Thursday, August 30, 2012

Apple Granted Patent That Aims To Make Your iPhone Situationally Aware


Apple has just been granted a rather curious patent, that will allow its gadgets to behave differently in different situations. It will use a combination of GPS, network triangulation, and local networks to determine your whereabouts, and behave accordingly. If configured properly, it could be used for things like automatically putting your phone on silent when you’re in a meeting room.
These self-aware behaviours, called “policy restrictions” in the patent manifest, could be used for all manner of convenient features. The patent focuses mostly on use in local network applications, like having a Wi-Fi hotspot that told your phone to switch to silent mode. From the patent manifest, as dug up by Apple Insider:
This policy enforcement capability is useful for a variety of reasons, including for example to disable noise and/or light emanating from wireless devices (such as at a movie theater), for preventing wireless devices from communicating with other wireless devices (such as in academic settings), and for forcing certain electronic devices to enter “sleep mode” when entering a sensitive area.

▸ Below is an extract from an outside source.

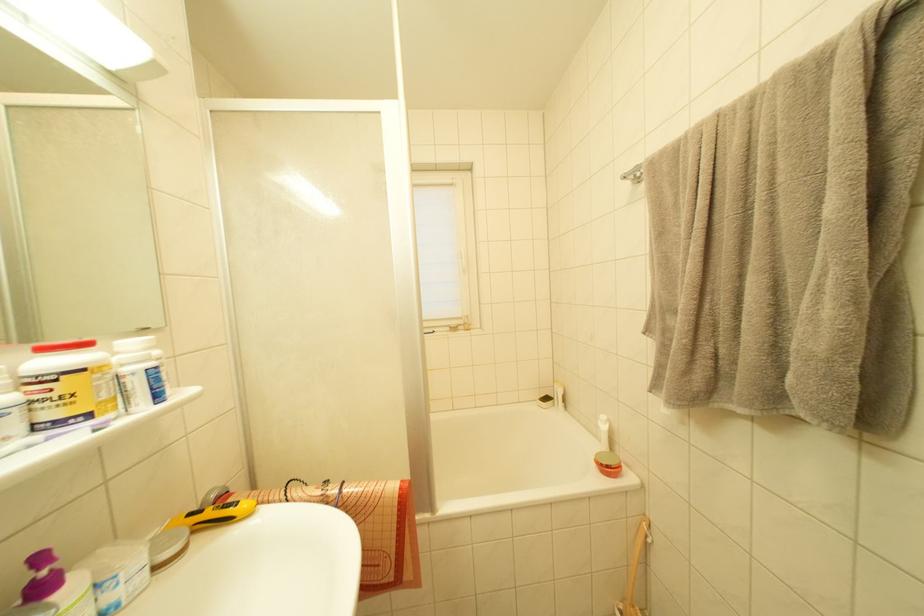
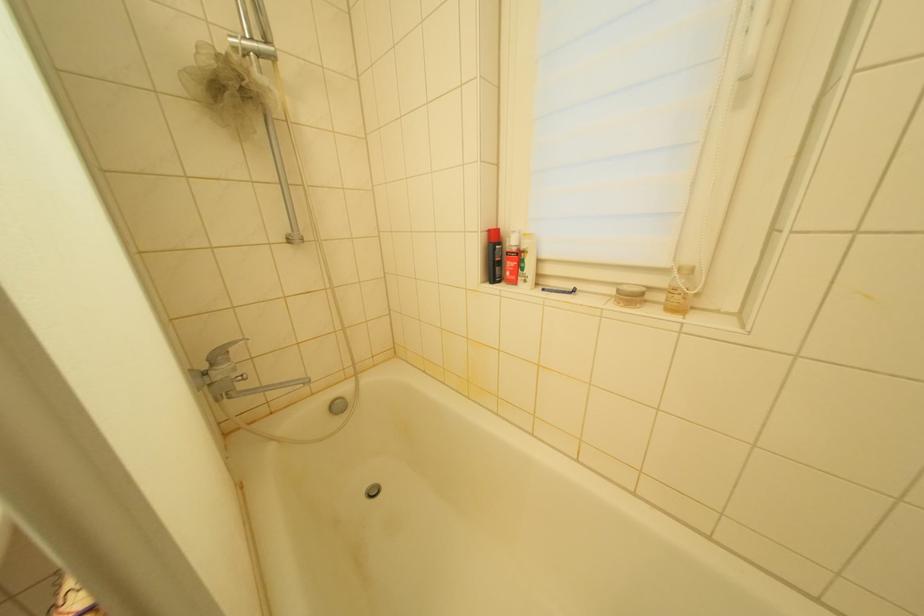
Where in the second image is the point corresponding to pixel 455 331 from the first image?

(623, 294)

While a lot of this sounds pretty useful, it also seems like a security nightmare. If a wireless hotspot can tell your iPhone to turn itself off, or put itself on silent, it’s a short hop to telling it to get up to more nefarious tasks. There’s also the possibility that Apple could use this to further control DRM. Could Apple not use this to disable your iTunes-purchased music when you travel to a country that that music isn’t licensed for?
All of this is still up in the air until we see how Apple plans to implement the technology, which they’ve shown no signs of doing just yet.